PROMPT
When you reach the line with "Table 3: Capital" in the listing below, write out that line and every one after it exactly, and skip the pictures.

DATA
----

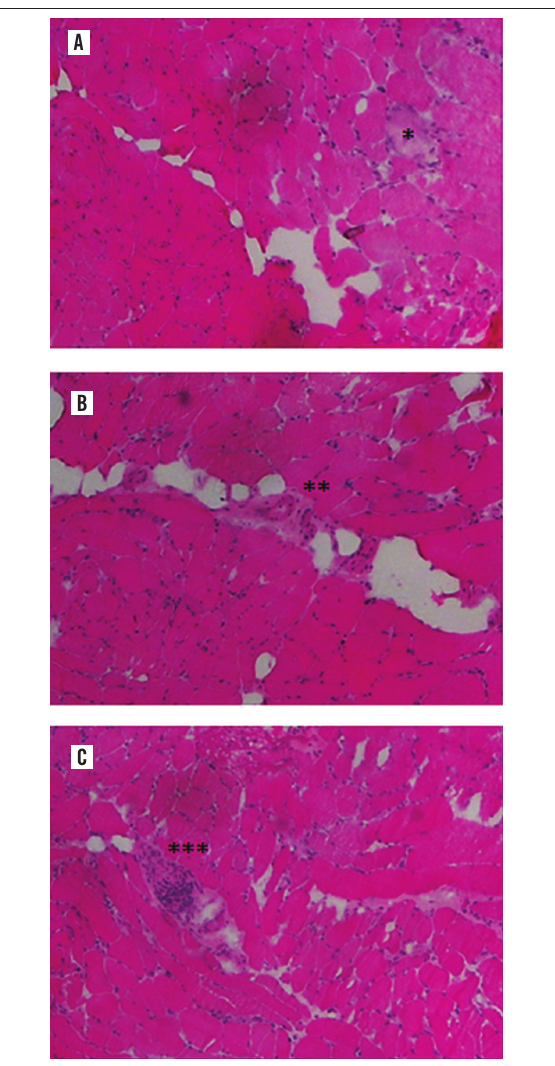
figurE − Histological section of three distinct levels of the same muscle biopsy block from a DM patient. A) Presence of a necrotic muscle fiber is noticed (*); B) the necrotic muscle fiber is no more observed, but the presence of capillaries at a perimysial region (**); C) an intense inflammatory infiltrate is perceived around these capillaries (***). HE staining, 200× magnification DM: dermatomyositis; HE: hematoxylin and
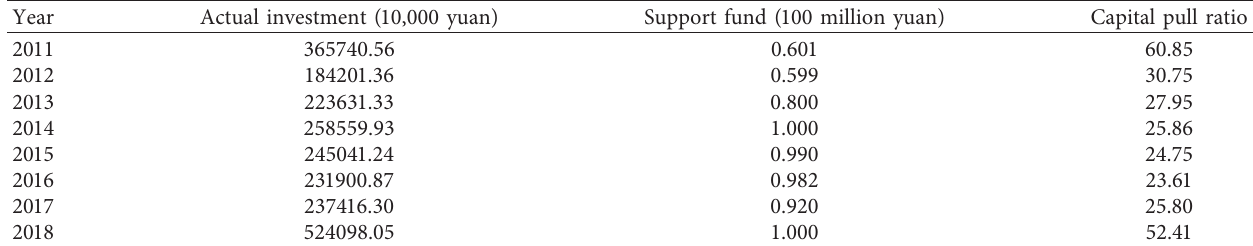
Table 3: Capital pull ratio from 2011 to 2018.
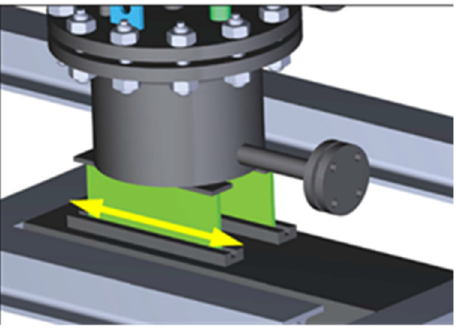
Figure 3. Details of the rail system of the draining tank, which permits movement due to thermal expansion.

----

YOUR RESPONSE
Table 3: Capital pull ratio from 2011 to 2018.
Figure 3. Details of the rail system of the draining tank, which permits movement due to thermal expansion.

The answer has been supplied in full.